It is in that climate of suspicion that the rest of the 2004 track and field competition begins Friday at the Olympic Stadium, with an opening weekend highlighted by the men’s and women’s 100-meter races. The women’s final is Saturday, the men’s Sunday.
After all, one of the sport’s biggest stars, Marion Jones, has been implicated in the BALCO scandal and is under investigation by the U.S. Anti-Doping Agency, even though she never has failed a drug test.
Jones, defending Olympic champion in the 100, will not defend her title because she finished only fifth at the U.S. trials. Winner of three gold and two bronze medals in 2000, she qualified for just one individual event in Athens, the long jump.
Jones’ companion, 100-meter world record-holder Tim Montgomery, is missing from the men’s race, having failed to make the U.S. team. The USADA is seeking a lifetime ban on Montgomery based on evidence from the federal investigation of BALCO.
“The good things about us are being undermined by all the scandals,” said U.S. sprinter Lauryn Williams, the world’s third-fastest woman in the 100 this season.
The first major track doping scandal involved Ben Johnson of Canada, who lost his 100-meter gold at the 1988 Olympics after testing positive for steroids.
Drug use was common by then, in the state-sponsored doping programs of East Germany and the Soviet bloc and in the self-styled doping programs of U.S. athletes, but the public was ignorant of it.
Tests rarely caught big names until Johnson and two American world record-holders, Randy Barnes in the shot put and Butch Reynolds in the 400, tested positive for steroids in 1990.
“The Ben Johnson thing … was a big milestone in track and field, with a lot of them maybe to come in the future,” said Justin Gatlin of the U.S., a medal contender in the 100 and 200, punctuating his thought with a sardonic laugh.
“That’s just part of the deal. Things like that happen in sport all the time. We’ve just got to make sure we can get past it and make sure there are positive notes.”
Gatlin’s attitude reflects not cynicism but realism in a sport that no longer dares adopt an ostrich posture. Williams is equally candid.

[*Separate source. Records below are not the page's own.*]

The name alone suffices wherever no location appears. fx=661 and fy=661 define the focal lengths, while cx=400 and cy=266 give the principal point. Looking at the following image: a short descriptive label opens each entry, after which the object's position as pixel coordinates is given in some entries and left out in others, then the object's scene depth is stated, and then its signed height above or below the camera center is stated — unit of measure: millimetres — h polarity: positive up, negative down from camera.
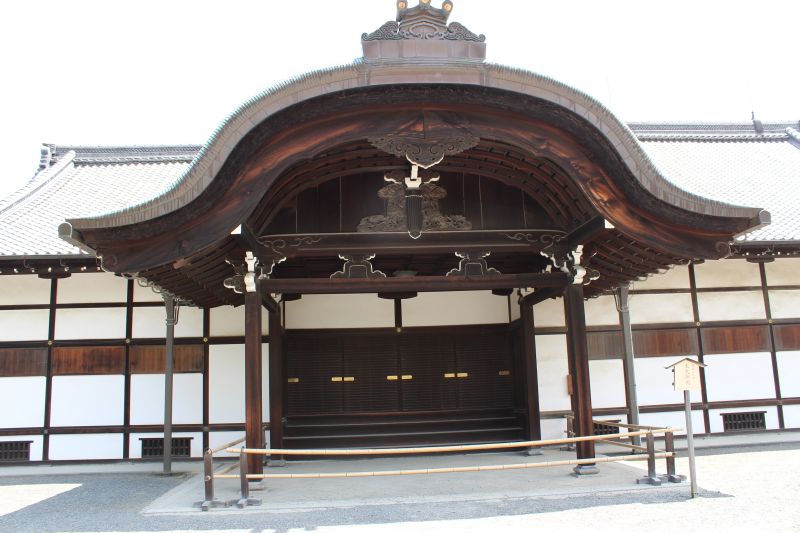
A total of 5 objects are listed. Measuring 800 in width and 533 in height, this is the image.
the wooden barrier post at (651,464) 7743 -1151
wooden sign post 7254 -134
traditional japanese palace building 7402 +1456
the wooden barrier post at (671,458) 7773 -1093
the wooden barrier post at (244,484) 7309 -1159
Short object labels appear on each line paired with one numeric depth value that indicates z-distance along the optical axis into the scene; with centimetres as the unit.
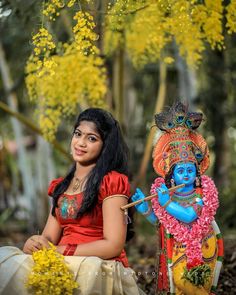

“The faster you run, the less people are going to believe you’re a clean athlete, the more they are going to put you under the magnifying glass,” she said. “I’m willing to deal with it, if that’s what it takes. I can only control what I can control.”
Williams, 20, is among a dozen medal contenders in a wide-open women’s 100.
“I’m going to win, so it doesn’t matter,” Williams said.
Williams’ brashness, uncommon among women sprinters, is typical of the men.
“The person to beat in this race, since I’m a cocky person, is myself,” said Shawn Crawford of the U.S., the 2004 world leader in the 100 and 200.
“I don’t mind going in as the favorite,” said Jamaica’s Asafa Powell, who beat defending Olympic champion Maurice Greene in two recent races on the European circuit.
“It doesn’t mean anything,” Greene said of the successive losses to Powell.
Greene, 30, is trying to become the first man to cross the 100-meter finish line first in two Olympics. Carl Lewis of the U.S. won two 100-meter golds, but the second came after Johnson’s disqualification.
“I think this is the most competitive [100] field in history,” Gatlin said.
“I don’t think anyone is the favorite out there.”
That would be a big change from the last Olympics, when both Jones and Greene easily lived up to their billing as heavy favorites in the 100s.
This time Greene is trying to outrun time. Powell is 21, Gatlin 22 and Crawford 26.
“It’s time for a new era,” Williams said.
That’s true in every sense of the word.